** START **

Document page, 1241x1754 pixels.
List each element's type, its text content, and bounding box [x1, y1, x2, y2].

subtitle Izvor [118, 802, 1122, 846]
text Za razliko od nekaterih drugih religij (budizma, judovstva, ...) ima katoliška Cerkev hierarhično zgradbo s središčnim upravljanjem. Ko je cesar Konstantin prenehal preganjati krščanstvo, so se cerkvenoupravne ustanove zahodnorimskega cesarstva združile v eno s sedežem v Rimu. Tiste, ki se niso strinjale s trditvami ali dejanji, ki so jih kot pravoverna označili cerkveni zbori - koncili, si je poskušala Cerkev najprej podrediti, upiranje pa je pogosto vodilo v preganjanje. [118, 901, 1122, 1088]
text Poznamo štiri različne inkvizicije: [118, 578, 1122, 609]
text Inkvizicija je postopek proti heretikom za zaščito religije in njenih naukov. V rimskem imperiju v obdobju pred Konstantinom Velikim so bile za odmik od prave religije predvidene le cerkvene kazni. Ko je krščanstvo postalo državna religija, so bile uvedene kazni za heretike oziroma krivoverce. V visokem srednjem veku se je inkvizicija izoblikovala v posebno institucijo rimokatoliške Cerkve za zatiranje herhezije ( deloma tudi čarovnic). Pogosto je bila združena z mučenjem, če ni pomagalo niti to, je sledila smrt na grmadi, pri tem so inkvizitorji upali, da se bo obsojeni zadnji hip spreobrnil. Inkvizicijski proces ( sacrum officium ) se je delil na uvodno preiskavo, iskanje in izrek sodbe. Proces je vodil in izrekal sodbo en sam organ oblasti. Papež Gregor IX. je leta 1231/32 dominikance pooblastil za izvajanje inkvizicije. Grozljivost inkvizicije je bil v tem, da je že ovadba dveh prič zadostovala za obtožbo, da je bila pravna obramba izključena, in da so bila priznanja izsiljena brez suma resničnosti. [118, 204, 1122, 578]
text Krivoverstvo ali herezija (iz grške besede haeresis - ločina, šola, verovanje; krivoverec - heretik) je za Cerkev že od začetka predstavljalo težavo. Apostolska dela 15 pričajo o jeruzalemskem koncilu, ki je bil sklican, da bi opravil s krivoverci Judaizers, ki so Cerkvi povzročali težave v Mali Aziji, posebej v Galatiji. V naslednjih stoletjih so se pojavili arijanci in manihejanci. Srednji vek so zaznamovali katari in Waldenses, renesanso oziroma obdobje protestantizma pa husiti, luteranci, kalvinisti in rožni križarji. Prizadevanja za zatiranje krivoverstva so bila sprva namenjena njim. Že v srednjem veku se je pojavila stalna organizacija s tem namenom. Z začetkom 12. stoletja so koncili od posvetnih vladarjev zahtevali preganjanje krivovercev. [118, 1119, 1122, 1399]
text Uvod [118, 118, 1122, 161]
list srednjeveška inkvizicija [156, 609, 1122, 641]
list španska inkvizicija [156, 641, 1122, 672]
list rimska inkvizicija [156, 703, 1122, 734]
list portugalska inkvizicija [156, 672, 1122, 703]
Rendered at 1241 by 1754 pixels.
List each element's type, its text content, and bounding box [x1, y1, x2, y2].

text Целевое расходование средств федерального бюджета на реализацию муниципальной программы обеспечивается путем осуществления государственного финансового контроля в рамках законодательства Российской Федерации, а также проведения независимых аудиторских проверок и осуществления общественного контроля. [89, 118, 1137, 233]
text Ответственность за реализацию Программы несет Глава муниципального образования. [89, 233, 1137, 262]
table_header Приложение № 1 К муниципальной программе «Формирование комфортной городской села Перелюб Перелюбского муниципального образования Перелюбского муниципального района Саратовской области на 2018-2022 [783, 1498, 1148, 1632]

** END **

◆ Stated problem
Turn each line of the records above into a JSON list of strings, one string per line, with blank lines left out.

◆ Worked answer
[
  "Document page, 1241x1754 pixels.",
  "List each element's type, its text content, and bounding box [x1, y1, x2, y2].",
  "subtitle Izvor [118, 802, 1122, 846]",
  "text Za razliko od nekaterih drugih religij (budizma, judovstva, ...) ima katoliška Cerkev hierarhično zgradbo s središčnim upravljanjem. Ko je cesar Konstantin prenehal preganjati krščanstvo, so se cerkvenoupravne ustanove zahodnorimskega cesarstva združile v eno s sedežem v Rimu. Tiste, ki se niso strinjale s trditvami ali dejanji, ki so jih kot pravoverna označili cerkveni zbori - koncili, si je poskušala Cerkev najprej podrediti, upiranje pa je pogosto vodilo v preganjanje. [118, 901, 1122, 1088]",
  "text Poznamo štiri različne inkvizicije: [118, 578, 1122, 609]",
  "text Inkvizicija je postopek proti heretikom za zaščito religije in njenih naukov. V rimskem imperiju v obdobju pred Konstantinom Velikim so bile za odmik od prave religije predvidene le cerkvene kazni. Ko je krščanstvo postalo državna religija, so bile uvedene kazni za heretike oziroma krivoverce. V visokem srednjem veku se je inkvizicija izoblikovala v posebno institucijo rimokatoliške Cerkve za zatiranje herhezije ( deloma tudi čarovnic). Pogosto je bila združena z mučenjem, če ni pomagalo niti to, je sledila smrt na grmadi, pri tem so inkvizitorji upali, da se bo obsojeni zadnji hip spreobrnil. Inkvizicijski proces ( sacrum officium ) se je delil na uvodno preiskavo, iskanje in izrek sodbe. Proces je vodil in izrekal sodbo en sam organ oblasti. Papež Gregor IX. je leta 1231/32 dominikance pooblastil za izvajanje inkvizicije. Grozljivost inkvizicije je bil v tem, da je že ovadba dveh prič zadostovala za obtožbo, da je bila pravna obramba izključena, in da so bila priznanja izsiljena brez suma resničnosti. [118, 204, 1122, 578]",
  "text Krivoverstvo ali herezija (iz grške besede haeresis - ločina, šola, verovanje; krivoverec - heretik) je za Cerkev že od začetka predstavljalo težavo. Apostolska dela 15 pričajo o jeruzalemskem koncilu, ki je bil sklican, da bi opravil s krivoverci Judaizers, ki so Cerkvi povzročali težave v Mali Aziji, posebej v Galatiji. V naslednjih stoletjih so se pojavili arijanci in manihejanci. Srednji vek so zaznamovali katari in Waldenses, renesanso oziroma obdobje protestantizma pa husiti, luteranci, kalvinisti in rožni križarji. Prizadevanja za zatiranje krivoverstva so bila sprva namenjena njim. Že v srednjem veku se je pojavila stalna organizacija s tem namenom. Z začetkom 12. stoletja so koncili od posvetnih vladarjev zahtevali preganjanje krivovercev. [118, 1119, 1122, 1399]",
  "text Uvod [118, 118, 1122, 161]",
  "list srednjeveška inkvizicija [156, 609, 1122, 641]",
  "list španska inkvizicija [156, 641, 1122, 672]",
  "list rimska inkvizicija [156, 703, 1122, 734]",
  "list portugalska inkvizicija [156, 672, 1122, 703]",
  "Rendered at 1241 by 1754 pixels.",
  "List each element's type, its text content, and bounding box [x1, y1, x2, y2].",
  "text Целевое расходование средств федерального бюджета на реализацию муниципальной программы обеспечивается путем осуществления государственного финансового контроля в рамках законодательства Российской Федерации, а также проведения независимых аудиторских проверок и осуществления общественного контроля. [89, 118, 1137, 233]",
  "text Ответственность за реализацию Программы несет Глава муниципального образования. [89, 233, 1137, 262]",
  "table_header Приложение № 1 К муниципальной программе «Формирование комфортной городской села Перелюб Перелюбского муниципального образования Перелюбского муниципального района Саратовской области на 2018-2022 [783, 1498, 1148, 1632]"
]